*EXERCISE OBJECTIVE*:
Set down the data that follows again, exactly as written.

*DATA SHOWN*:
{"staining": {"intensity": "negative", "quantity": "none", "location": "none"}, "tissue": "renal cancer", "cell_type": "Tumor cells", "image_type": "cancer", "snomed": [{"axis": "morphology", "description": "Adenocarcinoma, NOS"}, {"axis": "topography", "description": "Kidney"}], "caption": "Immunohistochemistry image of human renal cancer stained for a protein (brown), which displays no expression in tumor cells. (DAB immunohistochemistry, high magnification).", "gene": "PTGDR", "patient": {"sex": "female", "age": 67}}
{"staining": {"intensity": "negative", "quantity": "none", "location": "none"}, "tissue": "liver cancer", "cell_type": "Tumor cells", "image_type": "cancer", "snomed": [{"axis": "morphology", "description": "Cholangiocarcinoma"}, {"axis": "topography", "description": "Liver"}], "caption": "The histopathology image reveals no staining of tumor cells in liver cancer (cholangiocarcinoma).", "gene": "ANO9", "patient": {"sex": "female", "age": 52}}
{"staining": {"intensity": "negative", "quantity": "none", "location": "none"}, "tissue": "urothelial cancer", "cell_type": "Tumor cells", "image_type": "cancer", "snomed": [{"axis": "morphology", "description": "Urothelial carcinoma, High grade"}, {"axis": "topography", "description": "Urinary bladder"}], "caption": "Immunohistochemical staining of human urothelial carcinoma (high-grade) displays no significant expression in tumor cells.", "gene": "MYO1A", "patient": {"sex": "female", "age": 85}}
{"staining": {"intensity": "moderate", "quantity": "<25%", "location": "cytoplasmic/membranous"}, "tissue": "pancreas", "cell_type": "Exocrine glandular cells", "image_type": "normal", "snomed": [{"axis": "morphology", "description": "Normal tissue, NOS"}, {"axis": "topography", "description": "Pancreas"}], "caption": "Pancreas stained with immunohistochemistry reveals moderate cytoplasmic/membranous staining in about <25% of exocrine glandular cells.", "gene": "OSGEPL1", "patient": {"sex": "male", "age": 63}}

*PROBLEM SOLUTION*:
{"staining": {"intensity": "negative", "quantity": "none", "location": "none"}, "tissue": "renal cancer", "cell_type": "Tumor cells", "image_type": "cancer", "snomed": [{"axis": "morphology", "description": "Adenocarcinoma, NOS"}, {"axis": "topography", "description": "Kidney"}], "caption": "Immunohistochemistry image of human renal cancer stained for a protein (brown), which displays no expression in tumor cells. (DAB immunohistochemistry, high magnification).", "gene": "PTGDR", "patient": {"sex": "female", "age": 67}}
{"staining": {"intensity": "negative", "quantity": "none", "location": "none"}, "tissue": "liver cancer", "cell_type": "Tumor cells", "image_type": "cancer", "snomed": [{"axis": "morphology", "description": "Cholangiocarcinoma"}, {"axis": "topography", "description": "Liver"}], "caption": "The histopathology image reveals no staining of tumor cells in liver cancer (cholangiocarcinoma).", "gene": "ANO9", "patient": {"sex": "female", "age": 52}}
{"staining": {"intensity": "negative", "quantity": "none", "location": "none"}, "tissue": "urothelial cancer", "cell_type": "Tumor cells", "image_type": "cancer", "snomed": [{"axis": "morphology", "description": "Urothelial carcinoma, High grade"}, {"axis": "topography", "description": "Urinary bladder"}], "caption": "Immunohistochemical staining of human urothelial carcinoma (high-grade) displays no significant expression in tumor cells.", "gene": "MYO1A", "patient": {"sex": "female", "age": 85}}
{"staining": {"intensity": "moderate", "quantity": "<25%", "location": "cytoplasmic/membranous"}, "tissue": "pancreas", "cell_type": "Exocrine glandular cells", "image_type": "normal", "snomed": [{"axis": "morphology", "description": "Normal tissue, NOS"}, {"axis": "topography", "description": "Pancreas"}], "caption": "Pancreas stained with immunohistochemistry reveals moderate cytoplasmic/membranous staining in about <25% of exocrine glandular cells.", "gene": "OSGEPL1", "patient": {"sex": "male", "age": 63}}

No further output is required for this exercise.